Locate each line of the data that contains the word "Segment", and copy those lines in full in the order they appear.

┄┄┄┄┄┄┄┄┄┄

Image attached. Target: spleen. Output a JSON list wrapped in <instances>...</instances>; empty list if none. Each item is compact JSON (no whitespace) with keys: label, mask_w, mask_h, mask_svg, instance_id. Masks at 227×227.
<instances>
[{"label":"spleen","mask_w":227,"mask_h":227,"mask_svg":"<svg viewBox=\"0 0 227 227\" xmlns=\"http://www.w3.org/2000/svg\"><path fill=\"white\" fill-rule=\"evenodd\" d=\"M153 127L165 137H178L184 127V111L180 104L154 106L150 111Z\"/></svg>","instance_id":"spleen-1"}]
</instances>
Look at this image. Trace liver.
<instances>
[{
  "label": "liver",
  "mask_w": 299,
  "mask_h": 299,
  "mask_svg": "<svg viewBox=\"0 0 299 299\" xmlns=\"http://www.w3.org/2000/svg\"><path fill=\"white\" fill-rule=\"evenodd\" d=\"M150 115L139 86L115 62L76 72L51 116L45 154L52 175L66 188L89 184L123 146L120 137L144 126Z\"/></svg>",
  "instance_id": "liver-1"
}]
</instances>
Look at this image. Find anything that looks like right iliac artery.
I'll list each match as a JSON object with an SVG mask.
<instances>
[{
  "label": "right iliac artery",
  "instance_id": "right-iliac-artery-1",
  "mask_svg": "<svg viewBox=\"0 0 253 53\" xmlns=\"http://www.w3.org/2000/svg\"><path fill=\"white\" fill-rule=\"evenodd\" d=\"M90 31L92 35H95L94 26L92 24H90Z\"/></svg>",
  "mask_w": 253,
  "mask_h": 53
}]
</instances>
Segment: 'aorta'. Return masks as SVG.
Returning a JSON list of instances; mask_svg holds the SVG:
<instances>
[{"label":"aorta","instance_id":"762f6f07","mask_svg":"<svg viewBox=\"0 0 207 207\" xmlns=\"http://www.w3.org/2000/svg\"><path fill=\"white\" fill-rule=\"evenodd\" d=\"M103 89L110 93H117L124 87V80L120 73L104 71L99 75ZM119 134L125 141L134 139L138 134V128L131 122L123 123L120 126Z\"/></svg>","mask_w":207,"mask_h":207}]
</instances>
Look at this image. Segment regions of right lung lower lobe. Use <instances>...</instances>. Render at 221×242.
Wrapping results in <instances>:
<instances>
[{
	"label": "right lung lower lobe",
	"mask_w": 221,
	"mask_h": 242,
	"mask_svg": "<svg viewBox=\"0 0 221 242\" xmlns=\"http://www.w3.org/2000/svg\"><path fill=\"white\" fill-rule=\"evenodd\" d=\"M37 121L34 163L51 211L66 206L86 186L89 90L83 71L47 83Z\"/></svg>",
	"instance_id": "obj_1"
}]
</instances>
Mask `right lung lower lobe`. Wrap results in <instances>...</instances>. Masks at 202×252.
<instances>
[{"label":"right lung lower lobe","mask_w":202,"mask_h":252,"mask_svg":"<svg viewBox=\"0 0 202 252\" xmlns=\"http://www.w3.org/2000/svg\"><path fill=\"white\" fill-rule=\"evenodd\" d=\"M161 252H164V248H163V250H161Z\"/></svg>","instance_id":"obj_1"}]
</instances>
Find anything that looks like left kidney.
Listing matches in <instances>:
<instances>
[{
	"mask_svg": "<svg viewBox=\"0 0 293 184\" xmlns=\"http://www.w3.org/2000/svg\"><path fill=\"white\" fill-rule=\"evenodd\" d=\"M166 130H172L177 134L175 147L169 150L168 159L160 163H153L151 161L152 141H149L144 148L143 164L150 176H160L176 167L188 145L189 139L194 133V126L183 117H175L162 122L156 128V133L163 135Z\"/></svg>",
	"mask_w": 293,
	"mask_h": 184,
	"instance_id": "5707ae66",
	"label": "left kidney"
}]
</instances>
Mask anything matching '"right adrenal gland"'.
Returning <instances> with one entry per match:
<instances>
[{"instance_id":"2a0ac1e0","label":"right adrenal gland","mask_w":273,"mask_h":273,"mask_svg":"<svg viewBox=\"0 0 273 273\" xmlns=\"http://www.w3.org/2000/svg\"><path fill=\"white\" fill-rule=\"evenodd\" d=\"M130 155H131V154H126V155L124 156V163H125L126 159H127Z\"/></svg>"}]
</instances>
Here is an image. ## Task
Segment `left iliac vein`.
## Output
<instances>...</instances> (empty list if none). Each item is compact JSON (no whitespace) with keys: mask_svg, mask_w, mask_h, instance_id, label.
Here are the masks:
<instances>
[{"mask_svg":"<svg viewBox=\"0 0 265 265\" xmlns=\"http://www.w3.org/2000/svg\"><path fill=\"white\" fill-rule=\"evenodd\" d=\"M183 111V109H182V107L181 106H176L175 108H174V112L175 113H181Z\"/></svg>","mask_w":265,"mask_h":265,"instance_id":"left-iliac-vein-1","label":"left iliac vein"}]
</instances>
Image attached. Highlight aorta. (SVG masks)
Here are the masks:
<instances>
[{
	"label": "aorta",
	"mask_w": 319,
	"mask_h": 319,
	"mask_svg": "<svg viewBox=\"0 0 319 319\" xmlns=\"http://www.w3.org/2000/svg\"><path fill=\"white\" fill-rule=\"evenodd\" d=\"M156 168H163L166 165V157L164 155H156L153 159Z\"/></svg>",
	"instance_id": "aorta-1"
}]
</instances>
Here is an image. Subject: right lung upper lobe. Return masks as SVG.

┄┄┄┄┄┄┄┄┄┄

Written reply:
Segment: 'aorta'. Return masks as SVG.
Look at this image. Segment regions of right lung lower lobe. Use <instances>...</instances>. Render at 221×242.
Segment `left iliac vein`.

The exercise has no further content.